The delegated token will be included in the request to the protected service in the X-Auth-Request-Token HTTP header. This token may be used in an Authorization header with type bearer to make requests to other protected services. It can also be verified and used to obtain information about a user by presenting it in an Authorization header with type bearer to either of the /auth/v1/api/token-info or /auth/v1/api/user-info Gafaelfawr routes.

Notebook tokens

As a special case, JupyterLab notebooks can request a type of internal token called a notebook token, which will always have the same scope as the user’s session token (and thus can do anything the user can do). To request such a token, use this configuration instead:

    notebook: {}

Note that the config.delegate.notebook key must be empty. (This allows for possible future configuration options.)

Minimum token lifetime

For either internal or notebook tokens, the service can request the token have a minimum lifetime:

    minimumLifetime: 3600

This value is in seconds, so the above requests a minimum lifetime of one hour.

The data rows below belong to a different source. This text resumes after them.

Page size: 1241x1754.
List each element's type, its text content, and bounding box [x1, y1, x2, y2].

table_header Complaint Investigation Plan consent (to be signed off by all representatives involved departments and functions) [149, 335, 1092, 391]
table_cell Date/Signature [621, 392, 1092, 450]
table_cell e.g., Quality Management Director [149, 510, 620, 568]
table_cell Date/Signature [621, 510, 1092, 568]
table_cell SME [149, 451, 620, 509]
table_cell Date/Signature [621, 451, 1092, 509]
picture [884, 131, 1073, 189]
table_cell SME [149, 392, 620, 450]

If the user’s authentication token does not have a sufficient remaining lifetime to create an internal or notebook token with at least this remaining life, the request will be treated the same as if the user had no token. In other words, they will receive either a 401 response or be redirected to the login page, depending on the value of config.loginRedirect. Presumably logging in again will create a token with sufficient remaining lifetime to satisfy this restriction.

Obviously, do not request a minimum lifetime longer than the default token lifetime! See Basic settings for more details.

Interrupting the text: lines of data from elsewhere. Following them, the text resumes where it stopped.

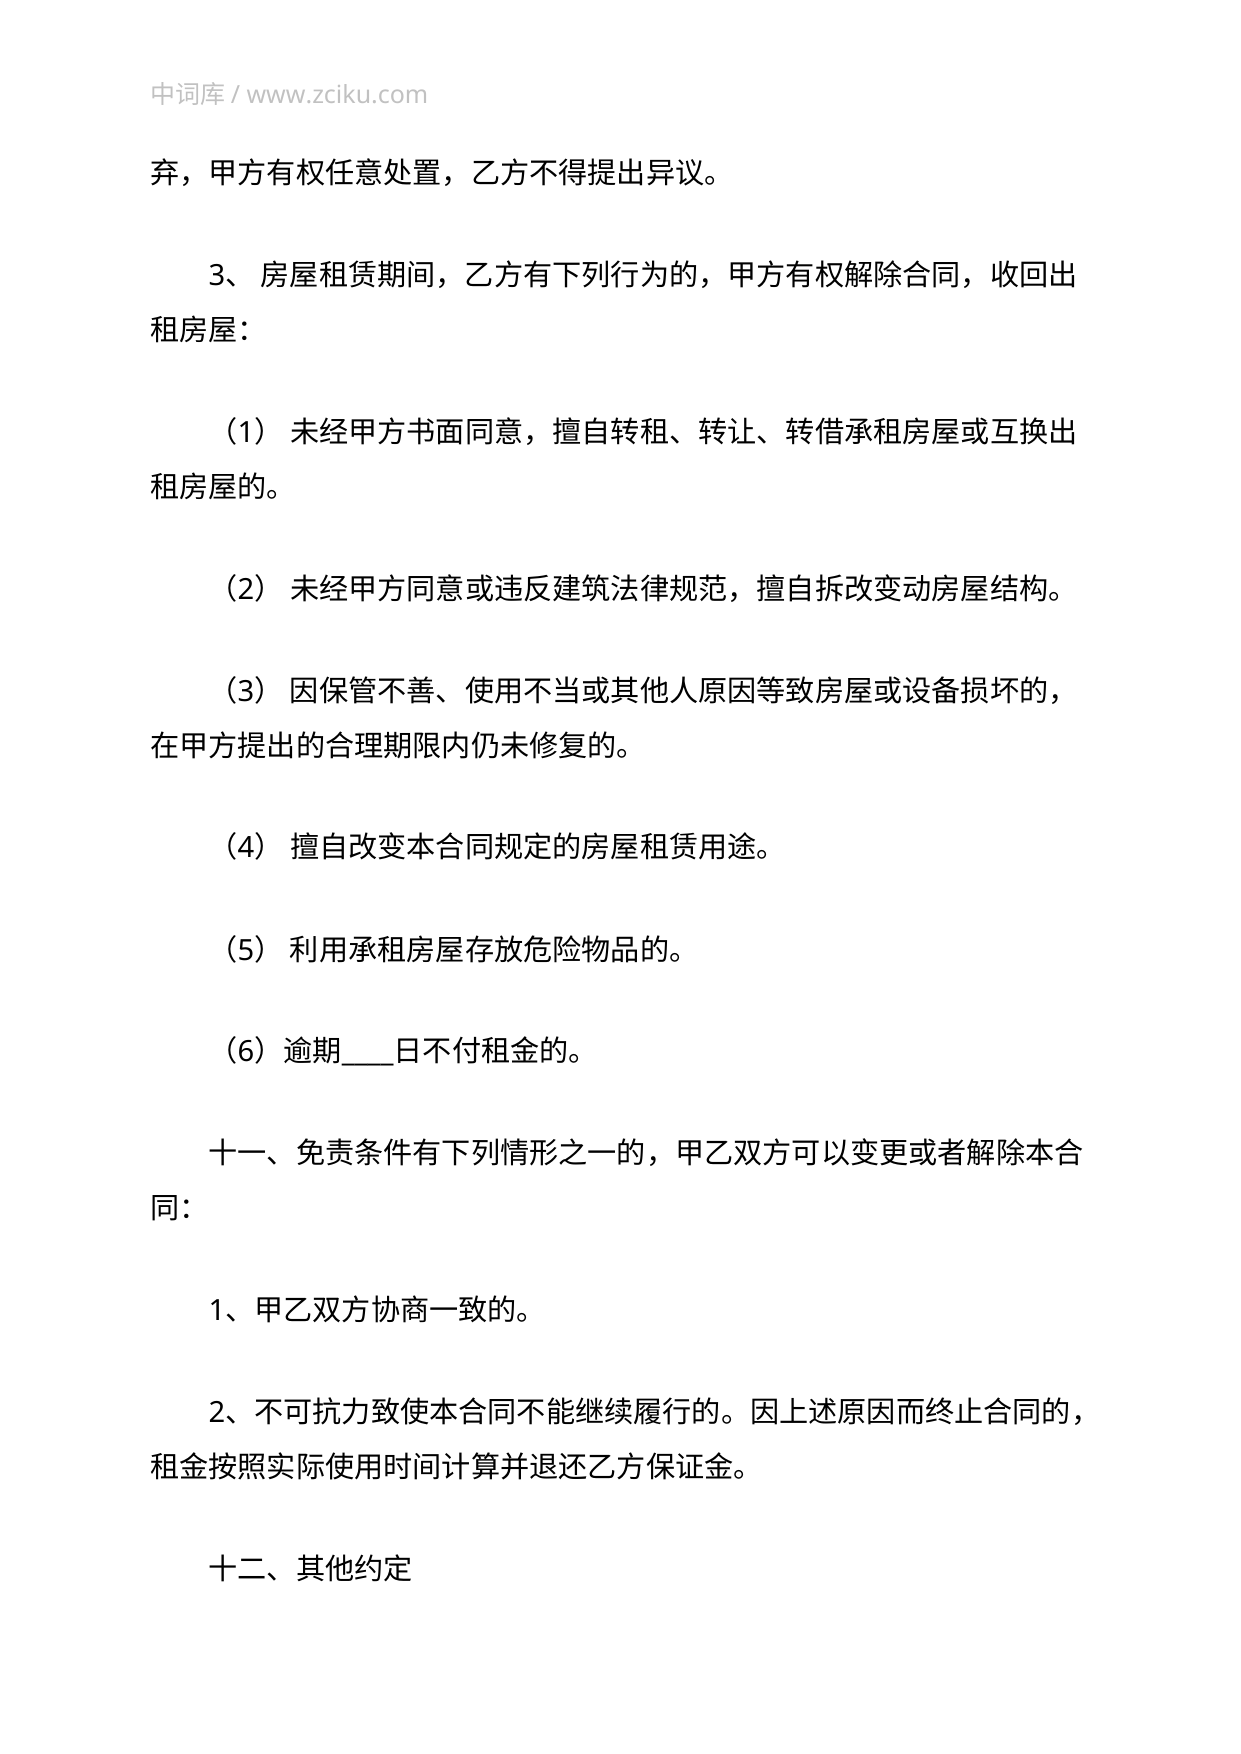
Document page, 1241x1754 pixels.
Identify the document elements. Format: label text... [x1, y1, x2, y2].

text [150, 150, 1090, 192]
text 1、甲乙双方协商一致的。 [150, 1287, 1090, 1329]
text 十二、其他约定 [150, 1545, 1090, 1588]
text 2、不可抗力致使本合同不能继续履行的。因上述原因而终止合同的，租金按照实际使用时间计算并退还乙方保证金。 [150, 1389, 1090, 1486]
text 十一、免责条件有下列情形之一的，甲乙双方可以变更或者解除本合同： [150, 1130, 1090, 1227]
text （5） 利用承租房屋存放危险物品的。 [150, 926, 1090, 968]
text （3） 因保管不善、使用不当或其他人原因等致房屋或设备损坏的，在甲方提出的合理期限内仍未修复的。 [150, 667, 1090, 764]
text （6）逾期____日不付租金的。 [150, 1028, 1090, 1070]
text （4） 擅自改变本合同规定的房屋租赁用途。 [150, 824, 1090, 866]
text （2） 未经甲方同意或违反建筑法律规范，擅自拆改变动房屋结构。 [150, 565, 1090, 608]
text 3、 房屋租赁期间，乙方有下列行为的，甲方有权解除合同，收回出租房屋： [150, 252, 1090, 349]
text （1） 未经甲方书面同意，擅自转租、转让、转借承租房屋或互换出租房屋的。 [150, 408, 1090, 506]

Delegate token in Authorization header

The delegated token is passed to the protected service in the X-Auth-Request-Token header, but this is a custom Gafaelfawr header. Some services may expect that token to be passed in the Authorization header as a bearer token, as specified in RFC 6750. To tell Gafaelfawr to do this, use:

    useAuthorization: true

The same token will also still be passed in the X-Auth-Request-Token header.

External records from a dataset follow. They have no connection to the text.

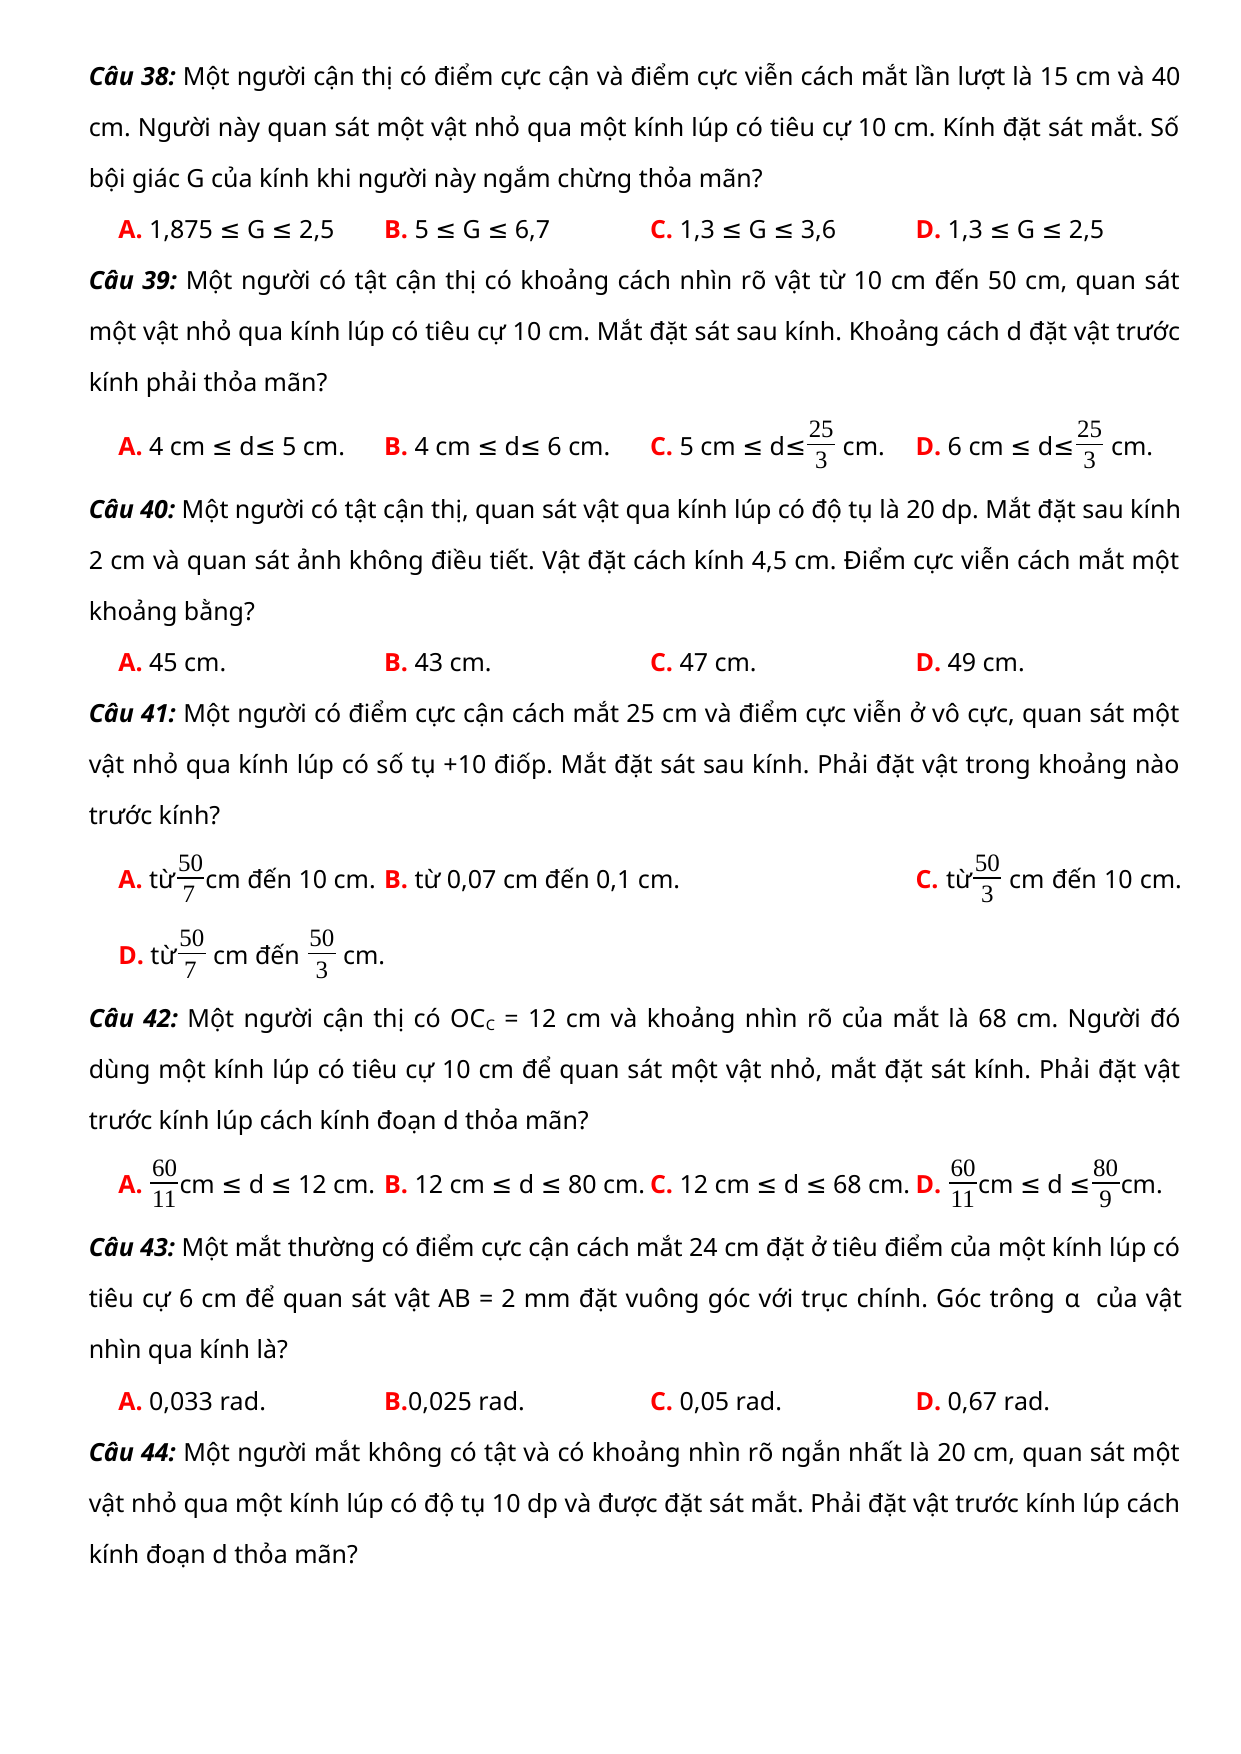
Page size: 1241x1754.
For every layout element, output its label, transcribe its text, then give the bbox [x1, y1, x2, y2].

text Câu 40: Một người có tật cận thị, quan sát vật qua kính lúp có độ tụ là 20 dp. Mắt đặt sau kính 2 cm và quan sát ảnh không điều tiết. Vật đặt cách kính 4,5 cm. Điểm cực viễn cách mắt một khoảng bằng? [88, 492, 1182, 628]
text A. 0,033 rad. B.0,025 rad. C. 0,05 rad. D. 0,67 rad. [88, 1383, 1182, 1417]
text A. từcm đến 10 cm. B. từ 0,07 cm đến 0,1 cm. C. từ cm đến 10 cm. D. từ cm đến cm. [88, 849, 1182, 984]
text Câu 42: Một người cận thị có OCC = 12 cm và khoảng nhìn rõ của mắt là 68 cm. Người đó dùng một kính lúp có tiêu cự 10 cm để quan sát một vật nhỏ, mắt đặt sát kính. Phải đặt vật trước kính lúp cách kính đoạn d thỏa mãn? [88, 1001, 1182, 1137]
text Câu 39: Một người có tật cận thị có khoảng cách nhìn rõ vật từ 10 cm đến 50 cm, quan sát một vật nhỏ qua kính lúp có tiêu cự 10 cm. Mắt đặt sát sau kính. Khoảng cách d đặt vật trước kính phải thỏa mãn? [88, 263, 1182, 399]
text A. 45 cm. B. 43 cm. C. 47 cm. D. 49 cm. [88, 645, 1182, 679]
text A. cm ≤ d ≤ 12 cm. B. 12 cm ≤ d ≤ 80 cm. C. 12 cm ≤ d ≤ 68 cm. D. cm ≤ d ≤cm. [88, 1154, 1182, 1213]
text Câu 41: Một người có điểm cực cận cách mắt 25 cm và điểm cực viễn ở vô cực, quan sát một vật nhỏ qua kính lúp có số tụ +10 điốp. Mắt đặt sát sau kính. Phải đặt vật trong khoảng nào trước kính? [88, 696, 1182, 832]
text A. 1,875 ≤ G ≤ 2,5 B. 5 ≤ G ≤ 6,7 C. 1,3 ≤ G ≤ 3,6 D. 1,3 ≤ G ≤ 2,5 [88, 212, 1182, 246]
text Câu 44: Một người mắt không có tật và có khoảng nhìn rõ ngắn nhất là 20 cm, quan sát một vật nhỏ qua một kính lúp có độ tụ 10 dp và được đặt sát mắt. Phải đặt vật trước kính lúp cách kính đoạn d thỏa mãn? [88, 1434, 1182, 1570]
text A. 4 cm ≤ d≤ 5 cm. B. 4 cm ≤ d≤ 6 cm. C. 5 cm ≤ d≤ cm. D. 6 cm ≤ d≤ cm. [88, 416, 1182, 475]
text Câu 43: Một mắt thường có điểm cực cận cách mắt 24 cm đặt ở tiêu điểm của một kính lúp có tiêu cự 6 cm để quan sát vật AB = 2 mm đặt vuông góc với trục chính. Góc trông α của vật nhìn qua kính là? [88, 1230, 1182, 1366]
text Câu 38: Một người cận thị có điểm cực cận và điểm cực viễn cách mắt lần lượt là 15 cm và 40 cm. Người này quan sát một vật nhỏ qua một kính lúp có tiêu cự 10 cm. Kính đặt sát mắt. Số bội giác G của kính khi người này ngắm chừng thỏa mãn? [88, 58, 1182, 195]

If this configuration option is set, the incoming Authorization header will be entirely replaced by one containing only the delegated token, unlike Gafaelfawr’s normal behavior of preserving any incoming Authorization header that doesn’t include a Gafaelfawr token.

Per-user ingresses

Access to an ingress may be restricted to a specific user as follows:

  username: <username>

Any user other than the one with the username <username> will then receive a 403 error. The scope requirements must still be met to allow access.

Anonymous ingresses

An anonymous ingress (one that doesn’t require authentication and performs no authorization checks) can be configured using GafaelfawrIngress as follows:

    anonymous: true

None of the other configuration options are supported in this mode.

The reason to use this configuration over simply writing an Ingress resource directly is that Gafaelfawr will still be invoked to strip Gafaelfawr tokens and secrets from the request before it is passed to the underlying service. This prevents credential leakage to anonymous services. See Header filtering for more details.

Request headers

The following headers will be added by Gafaelfawr to the incoming request before it is sent to the protected service.


The email address of the authenticated user, if available.


The username of the authenticated user.

In addition, if a delegated token was requested, it will be sent in the X-Auth-Request-Token HTTP header as discussed in Requesting delegated tokens.

HTTP headers starting with X-Auth-Request-* are reserved for Gafaelfawr. More headers may be added in the future.

As discussed in Header filtering, Gafaelfawr also modifies the Authorization and Cookie headers to hide Gafaelfawr’s own tokens and cookies. This should be invisible to the protected application, and it can still set and receive its own cookies.